At the beginning of this year China released a draft revision to its PVR Regulations drawing from years of research of PVR systems globally and China’s own situation. The draft regulations are progressive and forward looking in line with the hope that China can become a leader in PVR protection, creating a more effective system which other countries can draw from. Among other things the draft regulations protect harvested material provided the rights holder has not had a reasonable opportunity to exercise its rights over the propagating material.

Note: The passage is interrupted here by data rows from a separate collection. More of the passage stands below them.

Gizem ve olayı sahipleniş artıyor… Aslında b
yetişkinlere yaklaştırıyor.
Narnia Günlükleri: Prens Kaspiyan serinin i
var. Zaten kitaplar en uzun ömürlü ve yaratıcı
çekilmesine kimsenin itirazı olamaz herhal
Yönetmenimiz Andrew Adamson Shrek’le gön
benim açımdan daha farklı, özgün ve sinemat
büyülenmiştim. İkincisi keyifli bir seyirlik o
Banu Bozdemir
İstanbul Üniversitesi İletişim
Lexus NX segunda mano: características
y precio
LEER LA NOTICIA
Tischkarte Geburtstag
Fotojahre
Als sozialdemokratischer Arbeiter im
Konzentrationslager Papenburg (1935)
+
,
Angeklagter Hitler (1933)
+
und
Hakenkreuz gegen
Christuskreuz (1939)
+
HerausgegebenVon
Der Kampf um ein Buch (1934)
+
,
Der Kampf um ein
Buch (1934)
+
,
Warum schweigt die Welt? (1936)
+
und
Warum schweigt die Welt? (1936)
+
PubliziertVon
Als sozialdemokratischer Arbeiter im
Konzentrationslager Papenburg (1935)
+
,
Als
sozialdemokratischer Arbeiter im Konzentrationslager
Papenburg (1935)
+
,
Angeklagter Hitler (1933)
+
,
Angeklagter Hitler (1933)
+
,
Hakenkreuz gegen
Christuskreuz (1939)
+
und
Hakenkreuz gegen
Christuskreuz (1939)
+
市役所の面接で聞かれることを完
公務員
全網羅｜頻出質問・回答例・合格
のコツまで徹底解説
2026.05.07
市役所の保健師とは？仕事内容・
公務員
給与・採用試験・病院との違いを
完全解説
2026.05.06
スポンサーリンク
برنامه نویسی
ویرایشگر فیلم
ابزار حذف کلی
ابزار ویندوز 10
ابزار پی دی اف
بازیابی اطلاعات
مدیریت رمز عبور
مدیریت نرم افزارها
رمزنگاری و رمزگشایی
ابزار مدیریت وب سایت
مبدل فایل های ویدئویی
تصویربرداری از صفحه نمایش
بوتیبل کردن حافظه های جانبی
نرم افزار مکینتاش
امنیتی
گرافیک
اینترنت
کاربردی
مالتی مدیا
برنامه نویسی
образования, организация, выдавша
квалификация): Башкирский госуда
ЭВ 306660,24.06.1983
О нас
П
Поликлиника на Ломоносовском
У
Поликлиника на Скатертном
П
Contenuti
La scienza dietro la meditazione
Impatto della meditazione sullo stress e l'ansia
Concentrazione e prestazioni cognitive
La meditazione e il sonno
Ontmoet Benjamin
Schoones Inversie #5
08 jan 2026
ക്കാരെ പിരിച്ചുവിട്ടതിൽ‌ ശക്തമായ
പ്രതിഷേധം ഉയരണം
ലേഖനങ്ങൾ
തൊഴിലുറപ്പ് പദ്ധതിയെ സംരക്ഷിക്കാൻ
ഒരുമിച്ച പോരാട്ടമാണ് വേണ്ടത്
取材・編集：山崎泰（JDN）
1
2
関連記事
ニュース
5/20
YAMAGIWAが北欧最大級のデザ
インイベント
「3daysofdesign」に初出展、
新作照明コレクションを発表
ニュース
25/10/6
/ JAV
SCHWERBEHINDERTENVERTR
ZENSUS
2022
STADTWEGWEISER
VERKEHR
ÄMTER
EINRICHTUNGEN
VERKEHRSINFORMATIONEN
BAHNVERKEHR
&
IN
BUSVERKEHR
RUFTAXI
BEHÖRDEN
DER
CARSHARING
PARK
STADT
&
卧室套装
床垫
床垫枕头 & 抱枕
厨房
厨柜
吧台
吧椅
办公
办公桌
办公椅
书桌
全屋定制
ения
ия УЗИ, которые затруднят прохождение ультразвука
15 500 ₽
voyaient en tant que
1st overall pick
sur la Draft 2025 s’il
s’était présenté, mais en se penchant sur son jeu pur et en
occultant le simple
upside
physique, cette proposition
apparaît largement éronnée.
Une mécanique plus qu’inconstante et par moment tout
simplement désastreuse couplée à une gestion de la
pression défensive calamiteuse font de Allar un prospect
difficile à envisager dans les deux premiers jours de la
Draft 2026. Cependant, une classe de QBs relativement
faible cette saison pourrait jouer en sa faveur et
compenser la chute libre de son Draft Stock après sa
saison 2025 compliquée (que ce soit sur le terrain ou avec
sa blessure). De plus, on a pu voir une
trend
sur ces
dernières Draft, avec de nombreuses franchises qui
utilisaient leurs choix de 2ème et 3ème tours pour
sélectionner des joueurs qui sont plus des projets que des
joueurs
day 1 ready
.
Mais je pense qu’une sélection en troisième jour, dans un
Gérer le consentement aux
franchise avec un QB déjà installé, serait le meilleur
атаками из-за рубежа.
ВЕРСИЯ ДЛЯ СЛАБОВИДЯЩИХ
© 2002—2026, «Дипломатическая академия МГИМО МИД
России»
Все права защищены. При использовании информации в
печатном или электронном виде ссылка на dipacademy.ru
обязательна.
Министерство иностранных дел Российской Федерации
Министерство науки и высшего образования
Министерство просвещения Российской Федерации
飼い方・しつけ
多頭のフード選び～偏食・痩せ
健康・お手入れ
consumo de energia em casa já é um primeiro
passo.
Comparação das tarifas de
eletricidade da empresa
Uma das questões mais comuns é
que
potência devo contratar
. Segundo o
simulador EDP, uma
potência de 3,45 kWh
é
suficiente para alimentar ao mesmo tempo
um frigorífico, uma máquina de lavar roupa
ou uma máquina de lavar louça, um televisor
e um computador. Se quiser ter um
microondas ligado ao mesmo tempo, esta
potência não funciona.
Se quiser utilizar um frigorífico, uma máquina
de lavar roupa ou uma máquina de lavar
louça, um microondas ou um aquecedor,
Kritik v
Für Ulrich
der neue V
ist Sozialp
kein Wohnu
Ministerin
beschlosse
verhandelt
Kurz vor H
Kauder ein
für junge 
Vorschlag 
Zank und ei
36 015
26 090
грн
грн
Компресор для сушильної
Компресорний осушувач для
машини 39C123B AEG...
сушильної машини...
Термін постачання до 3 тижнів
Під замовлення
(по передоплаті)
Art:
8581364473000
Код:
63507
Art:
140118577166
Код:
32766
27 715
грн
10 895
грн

The Appellant was disappointed that the Supreme People’s Court rejected the Appellant’s claim that sales of pomelo fruit in supermarkets fell within the scope of the breeder’s right and felt that the case was not in line with the policy released two years ago in which the Chinese Communist Party and the State Council requested and urged the protection of intellectual property rights by creative thought. However, the judgement was made based on the existing Seed Law and PVR Regulations. Now we look forward to seeing whether protection will be directly extended to harvested material under the revised regulations.
Directly protecting harvested material is important for fruit and ornamental breeders where much of the breeding effort is focused on this material. CIOPORA has provided its comments on the draft regulations that the right be directly extended to harvested material. The regulations are now being progressed through the Chinese legislative approval processes.
We understand that the revised regulations will be announced early next year. We will look forward to reporting on the result.